Bien sûr. Lorsque A Million on My Soul est sortie en 2017 sur la trame sonore du film Valerian et la cité des mille planètes, j’étais encore étudiante. Alors que j’étudiais en production de la musique à University of California in Los Angeles, des gens de l’industrie me conseillaient de lancer un premier album rapidement pour, je cite, « profiter de la vague », mais je ne me considérais pas prête donc je préférais attendre. C’était essentiel pour moi que mon premier disque me ressemble. Je voulais avant tout en être fière. J’ai pris le temps de l’écrire à mon rythme, de travailler avec des musiciens et des réalisateurs dans différents pays, de réécrire et réfléchir seule en nature énormément… C’était aussi important pour moi de gérer davantage ma carrière. J’ai, donc, créé ma maison de disques Gion records et j’ai monté mon équipe entre Montréal, Los Angeles, Paris et Dakar. Ça a pris un peu de temps, disons.
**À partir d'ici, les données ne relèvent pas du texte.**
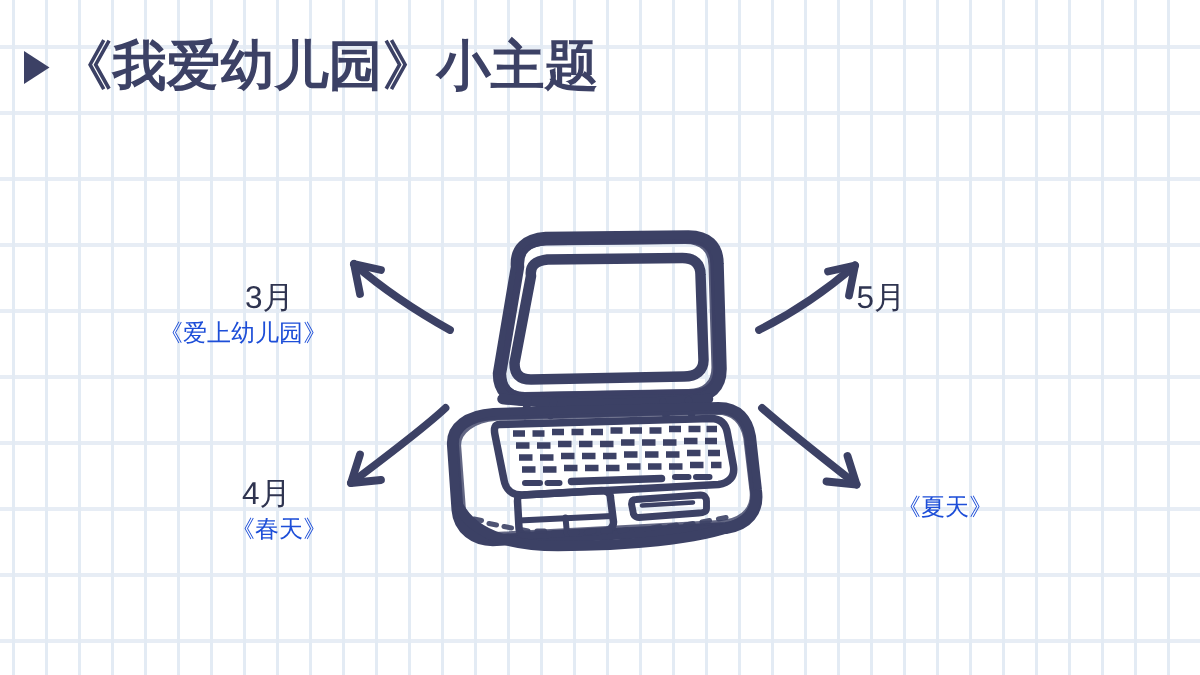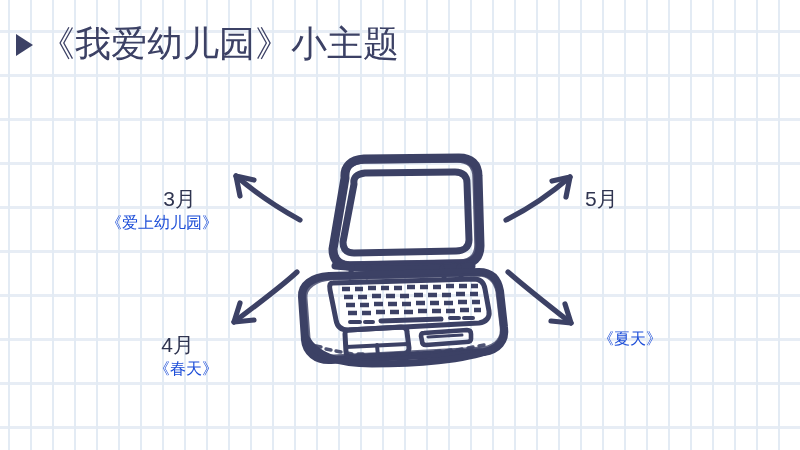"《我爱幼儿园》小主题" #title-text { font-weight: 400 -> 700 }
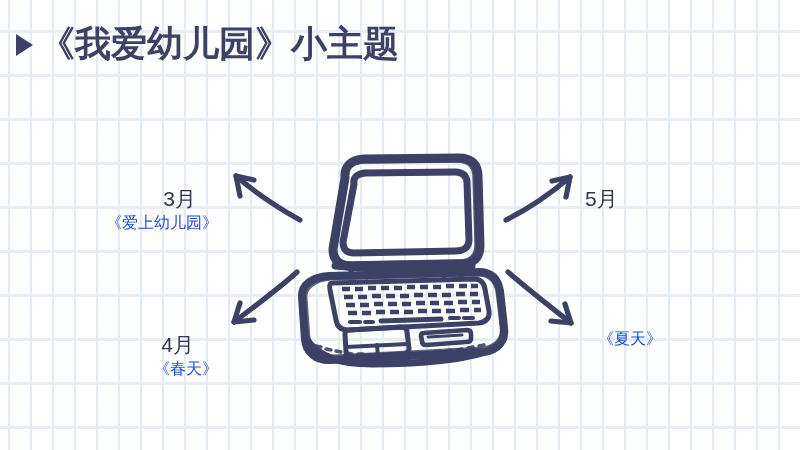"5月" #label-may { left: 585px -> 571px }
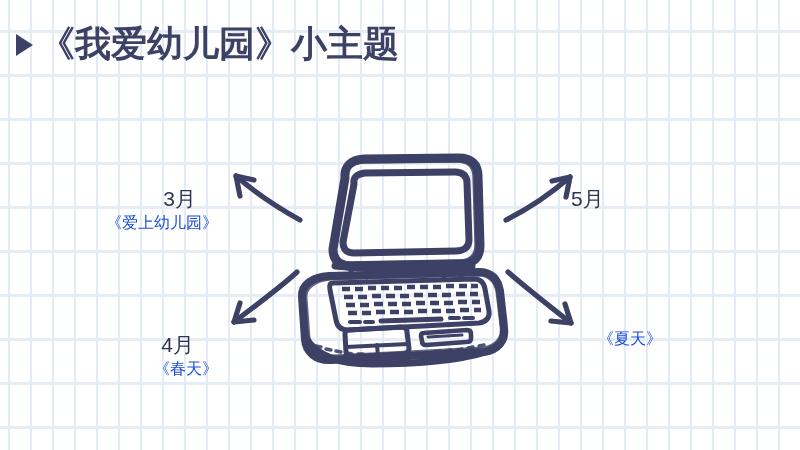"4月" #label-apr { top: 288px -> 273px }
Cinq ans plus tard, je crois que je tiens quelque chose dont je peux enfin être fière. Into the Sun, printemps 2021, et il sortira sur Gion records.

Pourquoi avoir intitulé ton premier opus Into the Sun

Into the Sun signifie « vers le soleil ». Mon album est autobiographique. Il raconte une histoire d’un être en quête de soi, d’un être qui souffre beaucoup par sa condition physique, mais qui choisit d’aller vers la lumière, vers le soleil. L’album suit une progression vers la lumière comme son titre l’indique ; le début de l’album est sombre en termes d’histoires, de paroles, d’émotions et de mélodies et le tout devient plus lumineux au fur et à mesure que l’écoute progresse ; Into the sun se termine sur une danse et une renaissance et on le verra sur scène.